■ REQUEST 1
Reproduce word for word the passage of the band interview from "As a band that" to "can guarantee you.".

As a band that has to do practically everything on their own, would you say you’re more prepared than others?
Farina: We would like to think so. I don’t think so though, I don’t know. More experienced maybe. I don’t know.
Juan: Preparation really comes in many different degrees. There are bands that don’t have all the roundedness that we have where we can do this and this and this. But hell they’re fucking amazing musicians. Dude, I can’t even play a drum fill. In a way, I do think that we might be a little more prepared. Not just prepared but a little more informed. We’ve made tons of mistakes. In previous projects, we’ve gotten our feet wet. We’ve made tons of mistakes. Not necessarily that we’re better or in any way prepared more than anybody else but maybe we made a few more mistakes than other people have. That’s for sure. That I can guarantee you.
Since we’re on the topic of having to do practically everything on your own as a band, I saw that Juan is also the producer of the new release, Peggy. How do you switch from the role of the drummer of the band to the producer?
Juan: That’s actually a good question and it’s a question that has been the source of many a conflict. There are separate roles, there are different roles. I have the role of the drummer. I also have the role of the producer, and then when the album is done, I have the role of management and PR agent. It’s weird. You’re pretty much going from a creator, to a producer, to a businessman. Those three complete different roles. It has actually put me at odds with my own band members with Farina and Didi. I’ll make a judgment call that a manager would do or that a PR agent would do and then all of a sudden they’re mad at me. They’re like “What the fuck man, why did you do that?” And then I’m like “Well, it’s kind of better to say I’m sorry than to ask for your permission and say no.” Then I’m the asshole for a couple of days. But it’s difficult. It kinds of sucks. I wish I had a manager and a PR agent that could do all that and it could just be “la la la la,” drugs and music for me. That would be awesome. But that is not the case. It’s difficult to snap from one role to the other role, to the other role. If I’m acting manager, I cannot think like a drummer, I cannot think like a musician, I cannot think like an artist, I cannot think like a producer. I ought to think like a businessman. It puts me at odds with my own self, with my own band. But fucking A, it needs to be done.
Speaking of roles, how did you gravitate towards your instruments?

■ REQUEST 2
Duplicate the rows below, from their first line through the line with "building: (410, 81)", including both ends.

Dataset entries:
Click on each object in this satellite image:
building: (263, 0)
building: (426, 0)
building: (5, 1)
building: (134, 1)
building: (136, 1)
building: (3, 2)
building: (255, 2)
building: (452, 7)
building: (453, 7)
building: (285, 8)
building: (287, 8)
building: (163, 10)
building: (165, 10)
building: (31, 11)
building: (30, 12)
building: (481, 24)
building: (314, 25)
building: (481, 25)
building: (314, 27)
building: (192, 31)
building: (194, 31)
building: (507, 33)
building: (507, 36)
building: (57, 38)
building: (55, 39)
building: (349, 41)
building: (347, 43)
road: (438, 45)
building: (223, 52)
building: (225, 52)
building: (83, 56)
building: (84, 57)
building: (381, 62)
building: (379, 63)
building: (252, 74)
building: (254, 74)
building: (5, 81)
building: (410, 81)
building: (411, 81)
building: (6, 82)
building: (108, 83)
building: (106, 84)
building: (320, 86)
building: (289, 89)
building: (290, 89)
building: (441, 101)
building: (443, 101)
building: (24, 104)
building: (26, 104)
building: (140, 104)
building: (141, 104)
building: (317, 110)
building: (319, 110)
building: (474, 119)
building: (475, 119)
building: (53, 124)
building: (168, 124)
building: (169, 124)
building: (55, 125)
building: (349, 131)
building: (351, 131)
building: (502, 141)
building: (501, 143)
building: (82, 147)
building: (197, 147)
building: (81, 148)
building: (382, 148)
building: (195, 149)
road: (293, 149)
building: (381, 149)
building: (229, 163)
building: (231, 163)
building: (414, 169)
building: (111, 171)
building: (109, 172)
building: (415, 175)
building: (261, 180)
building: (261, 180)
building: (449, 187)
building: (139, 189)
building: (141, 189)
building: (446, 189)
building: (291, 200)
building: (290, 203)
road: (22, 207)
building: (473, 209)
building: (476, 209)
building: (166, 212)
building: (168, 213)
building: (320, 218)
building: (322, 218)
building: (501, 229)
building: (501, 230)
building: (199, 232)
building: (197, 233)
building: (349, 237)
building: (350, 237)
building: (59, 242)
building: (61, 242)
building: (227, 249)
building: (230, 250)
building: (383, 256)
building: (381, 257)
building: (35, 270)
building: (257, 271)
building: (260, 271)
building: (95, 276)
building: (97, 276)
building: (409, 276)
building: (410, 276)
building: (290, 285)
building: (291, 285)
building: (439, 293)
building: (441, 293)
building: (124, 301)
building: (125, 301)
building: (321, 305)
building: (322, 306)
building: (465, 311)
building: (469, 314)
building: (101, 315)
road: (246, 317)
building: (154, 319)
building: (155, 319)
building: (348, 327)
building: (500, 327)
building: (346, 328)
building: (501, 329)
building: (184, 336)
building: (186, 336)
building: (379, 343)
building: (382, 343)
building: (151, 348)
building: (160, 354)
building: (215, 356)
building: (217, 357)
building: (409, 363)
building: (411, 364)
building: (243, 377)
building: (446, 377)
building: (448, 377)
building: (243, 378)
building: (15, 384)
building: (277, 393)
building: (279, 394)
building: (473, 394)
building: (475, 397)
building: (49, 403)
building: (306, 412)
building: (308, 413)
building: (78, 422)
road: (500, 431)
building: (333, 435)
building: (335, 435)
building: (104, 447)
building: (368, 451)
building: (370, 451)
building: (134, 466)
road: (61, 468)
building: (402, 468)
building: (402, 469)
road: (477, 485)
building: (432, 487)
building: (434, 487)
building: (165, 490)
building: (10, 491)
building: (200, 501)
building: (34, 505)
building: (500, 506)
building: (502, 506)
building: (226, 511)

■ CORRECT ANSWER 1
As a band that has to do practically everything on their own, would you say you’re more prepared than others?
Farina: We would like to think so. I don’t think so though, I don’t know. More experienced maybe. I don’t know.
Juan: Preparation really comes in many different degrees. There are bands that don’t have all the roundedness that we have where we can do this and this and this. But hell they’re fucking amazing musicians. Dude, I can’t even play a drum fill. In a way, I do think that we might be a little more prepared. Not just prepared but a little more informed. We’ve made tons of mistakes. In previous projects, we’ve gotten our feet wet. We’ve made tons of mistakes. Not necessarily that we’re better or in any way prepared more than anybody else but maybe we made a few more mistakes than other people have. That’s for sure. That I can guarantee you.

■ CORRECT ANSWER 2
Click on each object in this satellite image:
building: (263, 0)
building: (426, 0)
building: (5, 1)
building: (134, 1)
building: (136, 1)
building: (3, 2)
building: (255, 2)
building: (452, 7)
building: (453, 7)
building: (285, 8)
building: (287, 8)
building: (163, 10)
building: (165, 10)
building: (31, 11)
building: (30, 12)
building: (481, 24)
building: (314, 25)
building: (481, 25)
building: (314, 27)
building: (192, 31)
building: (194, 31)
building: (507, 33)
building: (507, 36)
building: (57, 38)
building: (55, 39)
building: (349, 41)
building: (347, 43)
road: (438, 45)
building: (223, 52)
building: (225, 52)
building: (83, 56)
building: (84, 57)
building: (381, 62)
building: (379, 63)
building: (252, 74)
building: (254, 74)
building: (5, 81)
building: (410, 81)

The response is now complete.